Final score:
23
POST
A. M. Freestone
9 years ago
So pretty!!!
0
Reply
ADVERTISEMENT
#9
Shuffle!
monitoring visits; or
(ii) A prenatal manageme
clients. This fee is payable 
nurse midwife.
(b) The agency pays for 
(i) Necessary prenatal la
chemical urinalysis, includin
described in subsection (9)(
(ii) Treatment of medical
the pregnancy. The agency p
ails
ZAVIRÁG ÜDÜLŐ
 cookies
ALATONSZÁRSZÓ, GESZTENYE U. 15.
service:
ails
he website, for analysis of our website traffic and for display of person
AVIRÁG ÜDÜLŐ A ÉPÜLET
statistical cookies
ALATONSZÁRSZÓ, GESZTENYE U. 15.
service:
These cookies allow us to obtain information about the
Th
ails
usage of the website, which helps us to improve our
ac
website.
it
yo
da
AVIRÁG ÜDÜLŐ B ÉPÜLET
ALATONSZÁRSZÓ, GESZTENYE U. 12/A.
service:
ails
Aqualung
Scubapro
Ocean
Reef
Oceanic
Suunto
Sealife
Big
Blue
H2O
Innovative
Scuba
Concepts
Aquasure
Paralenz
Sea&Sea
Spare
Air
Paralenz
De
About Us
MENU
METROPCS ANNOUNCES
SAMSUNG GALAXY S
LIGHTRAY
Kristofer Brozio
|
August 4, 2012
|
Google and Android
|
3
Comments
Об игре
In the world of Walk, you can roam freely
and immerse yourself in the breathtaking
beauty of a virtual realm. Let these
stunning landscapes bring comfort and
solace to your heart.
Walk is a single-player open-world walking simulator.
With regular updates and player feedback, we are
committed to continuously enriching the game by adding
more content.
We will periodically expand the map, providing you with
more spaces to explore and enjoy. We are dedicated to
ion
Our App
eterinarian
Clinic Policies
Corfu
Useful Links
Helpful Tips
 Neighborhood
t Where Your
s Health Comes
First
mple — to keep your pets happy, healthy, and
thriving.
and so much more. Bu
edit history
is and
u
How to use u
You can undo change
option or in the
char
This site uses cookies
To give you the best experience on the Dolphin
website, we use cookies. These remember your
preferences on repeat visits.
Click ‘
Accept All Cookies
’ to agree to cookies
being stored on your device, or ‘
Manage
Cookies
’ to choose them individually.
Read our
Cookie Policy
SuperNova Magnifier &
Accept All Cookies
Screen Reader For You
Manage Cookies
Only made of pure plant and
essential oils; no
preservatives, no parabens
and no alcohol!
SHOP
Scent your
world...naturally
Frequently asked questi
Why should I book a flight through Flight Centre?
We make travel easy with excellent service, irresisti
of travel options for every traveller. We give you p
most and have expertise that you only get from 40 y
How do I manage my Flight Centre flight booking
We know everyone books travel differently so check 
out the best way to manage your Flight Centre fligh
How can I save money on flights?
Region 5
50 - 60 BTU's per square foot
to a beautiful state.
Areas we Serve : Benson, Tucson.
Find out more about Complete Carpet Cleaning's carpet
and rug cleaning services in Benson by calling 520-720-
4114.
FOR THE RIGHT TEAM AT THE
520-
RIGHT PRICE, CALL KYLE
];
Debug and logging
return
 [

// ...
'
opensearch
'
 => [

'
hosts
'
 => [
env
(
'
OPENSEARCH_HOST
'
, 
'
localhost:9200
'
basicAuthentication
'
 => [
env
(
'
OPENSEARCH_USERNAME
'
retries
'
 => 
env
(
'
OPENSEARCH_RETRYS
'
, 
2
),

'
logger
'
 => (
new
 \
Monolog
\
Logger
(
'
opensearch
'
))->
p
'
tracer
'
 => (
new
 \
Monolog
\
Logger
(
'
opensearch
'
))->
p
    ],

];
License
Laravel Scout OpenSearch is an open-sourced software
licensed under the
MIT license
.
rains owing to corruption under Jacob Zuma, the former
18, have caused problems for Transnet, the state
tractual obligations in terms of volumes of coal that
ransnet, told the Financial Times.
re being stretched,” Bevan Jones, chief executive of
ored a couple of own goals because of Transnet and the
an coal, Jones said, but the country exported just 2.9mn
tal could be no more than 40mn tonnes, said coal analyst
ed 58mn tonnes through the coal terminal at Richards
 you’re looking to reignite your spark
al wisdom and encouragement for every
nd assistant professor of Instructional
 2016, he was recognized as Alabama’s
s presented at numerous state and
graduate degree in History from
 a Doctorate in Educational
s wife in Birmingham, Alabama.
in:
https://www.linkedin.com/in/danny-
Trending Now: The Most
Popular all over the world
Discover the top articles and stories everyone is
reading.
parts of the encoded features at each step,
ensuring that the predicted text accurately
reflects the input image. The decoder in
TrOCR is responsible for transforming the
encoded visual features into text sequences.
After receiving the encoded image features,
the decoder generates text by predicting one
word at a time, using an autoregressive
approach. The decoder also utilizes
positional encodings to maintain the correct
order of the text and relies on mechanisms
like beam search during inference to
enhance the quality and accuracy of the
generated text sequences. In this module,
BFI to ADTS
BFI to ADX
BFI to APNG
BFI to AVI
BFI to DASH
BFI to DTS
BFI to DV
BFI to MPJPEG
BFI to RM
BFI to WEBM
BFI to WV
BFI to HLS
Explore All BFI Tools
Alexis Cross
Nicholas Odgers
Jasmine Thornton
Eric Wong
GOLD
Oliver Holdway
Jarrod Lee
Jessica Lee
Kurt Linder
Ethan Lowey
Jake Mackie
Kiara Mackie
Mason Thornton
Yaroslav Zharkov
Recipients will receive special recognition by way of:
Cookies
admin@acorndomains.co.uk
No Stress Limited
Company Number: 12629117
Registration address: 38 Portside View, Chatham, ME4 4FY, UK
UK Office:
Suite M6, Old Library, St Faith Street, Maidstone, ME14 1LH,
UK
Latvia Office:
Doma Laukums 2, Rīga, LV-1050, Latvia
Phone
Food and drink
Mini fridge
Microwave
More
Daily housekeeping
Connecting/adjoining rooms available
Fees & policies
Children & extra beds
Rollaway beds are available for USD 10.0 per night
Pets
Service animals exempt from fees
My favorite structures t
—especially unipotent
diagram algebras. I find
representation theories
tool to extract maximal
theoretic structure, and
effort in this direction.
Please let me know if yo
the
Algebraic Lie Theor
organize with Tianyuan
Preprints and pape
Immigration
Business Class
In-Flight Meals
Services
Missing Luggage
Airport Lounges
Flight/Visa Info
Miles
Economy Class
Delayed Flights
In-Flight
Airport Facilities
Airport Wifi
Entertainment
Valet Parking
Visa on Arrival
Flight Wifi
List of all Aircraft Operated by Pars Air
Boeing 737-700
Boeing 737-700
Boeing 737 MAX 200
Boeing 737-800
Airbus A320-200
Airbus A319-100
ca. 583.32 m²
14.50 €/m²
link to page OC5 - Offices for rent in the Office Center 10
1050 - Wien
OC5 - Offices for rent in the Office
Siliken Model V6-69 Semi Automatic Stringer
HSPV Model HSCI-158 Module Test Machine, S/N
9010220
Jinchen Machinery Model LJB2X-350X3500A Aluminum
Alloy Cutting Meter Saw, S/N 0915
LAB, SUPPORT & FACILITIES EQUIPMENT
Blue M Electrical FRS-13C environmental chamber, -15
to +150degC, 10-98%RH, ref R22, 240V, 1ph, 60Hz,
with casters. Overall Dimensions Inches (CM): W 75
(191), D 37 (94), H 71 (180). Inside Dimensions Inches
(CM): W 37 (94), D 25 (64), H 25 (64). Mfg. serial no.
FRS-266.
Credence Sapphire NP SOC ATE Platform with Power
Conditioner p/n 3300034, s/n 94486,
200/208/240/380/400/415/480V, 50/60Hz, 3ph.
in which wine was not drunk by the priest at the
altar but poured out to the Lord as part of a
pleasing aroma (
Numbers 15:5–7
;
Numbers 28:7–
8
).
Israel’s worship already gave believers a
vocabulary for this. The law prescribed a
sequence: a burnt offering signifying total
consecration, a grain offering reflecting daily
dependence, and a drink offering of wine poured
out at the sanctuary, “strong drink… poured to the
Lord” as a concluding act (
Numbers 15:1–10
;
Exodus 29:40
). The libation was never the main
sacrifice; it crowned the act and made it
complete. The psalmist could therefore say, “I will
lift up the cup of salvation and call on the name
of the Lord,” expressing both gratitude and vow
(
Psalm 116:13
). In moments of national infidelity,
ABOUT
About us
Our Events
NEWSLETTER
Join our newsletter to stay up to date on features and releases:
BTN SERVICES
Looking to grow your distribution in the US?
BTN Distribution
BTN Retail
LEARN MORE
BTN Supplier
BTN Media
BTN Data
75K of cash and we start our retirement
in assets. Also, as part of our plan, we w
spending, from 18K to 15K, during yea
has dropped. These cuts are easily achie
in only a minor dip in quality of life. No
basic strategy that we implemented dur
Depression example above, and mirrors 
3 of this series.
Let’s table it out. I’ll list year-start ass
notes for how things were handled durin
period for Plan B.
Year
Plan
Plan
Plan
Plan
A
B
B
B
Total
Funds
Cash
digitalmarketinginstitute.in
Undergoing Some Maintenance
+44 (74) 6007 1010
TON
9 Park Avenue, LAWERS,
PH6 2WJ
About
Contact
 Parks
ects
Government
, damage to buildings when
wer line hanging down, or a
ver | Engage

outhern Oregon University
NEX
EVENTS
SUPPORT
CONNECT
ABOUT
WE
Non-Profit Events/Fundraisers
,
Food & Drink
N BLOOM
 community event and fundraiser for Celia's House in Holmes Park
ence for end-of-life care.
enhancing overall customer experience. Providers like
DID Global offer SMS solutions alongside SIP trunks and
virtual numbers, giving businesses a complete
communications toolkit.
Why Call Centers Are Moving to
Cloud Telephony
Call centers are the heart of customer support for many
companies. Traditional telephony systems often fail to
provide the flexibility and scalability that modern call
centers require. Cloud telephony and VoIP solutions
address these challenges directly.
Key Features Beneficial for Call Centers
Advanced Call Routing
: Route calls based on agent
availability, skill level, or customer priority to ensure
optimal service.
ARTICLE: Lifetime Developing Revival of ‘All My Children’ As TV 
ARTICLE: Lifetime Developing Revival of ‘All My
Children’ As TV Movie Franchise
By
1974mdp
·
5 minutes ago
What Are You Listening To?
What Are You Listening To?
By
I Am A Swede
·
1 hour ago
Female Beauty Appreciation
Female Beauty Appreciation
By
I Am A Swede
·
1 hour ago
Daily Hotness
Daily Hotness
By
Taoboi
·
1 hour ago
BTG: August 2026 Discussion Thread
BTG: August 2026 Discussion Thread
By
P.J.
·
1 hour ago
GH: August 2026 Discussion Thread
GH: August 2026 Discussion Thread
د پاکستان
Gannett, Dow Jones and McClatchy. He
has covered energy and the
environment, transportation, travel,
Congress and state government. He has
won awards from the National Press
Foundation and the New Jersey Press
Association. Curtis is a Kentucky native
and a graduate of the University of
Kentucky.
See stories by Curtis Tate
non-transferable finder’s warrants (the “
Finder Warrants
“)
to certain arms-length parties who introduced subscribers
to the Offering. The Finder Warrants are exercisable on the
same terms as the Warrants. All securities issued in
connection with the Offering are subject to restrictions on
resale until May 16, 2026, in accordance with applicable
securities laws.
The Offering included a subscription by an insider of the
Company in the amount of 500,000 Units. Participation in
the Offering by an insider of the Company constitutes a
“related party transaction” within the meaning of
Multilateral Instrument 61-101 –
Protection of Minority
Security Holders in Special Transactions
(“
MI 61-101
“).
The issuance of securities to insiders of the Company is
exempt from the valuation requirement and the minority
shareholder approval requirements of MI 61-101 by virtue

++++++++++

**Aim of the exercise**:
Take every line from the listing above that includes the word "Developing" and copy it.

**Task output**:
ARTICLE: Lifetime Developing Revival of ‘All My Children’ As TV 
ARTICLE: Lifetime Developing Revival of ‘All My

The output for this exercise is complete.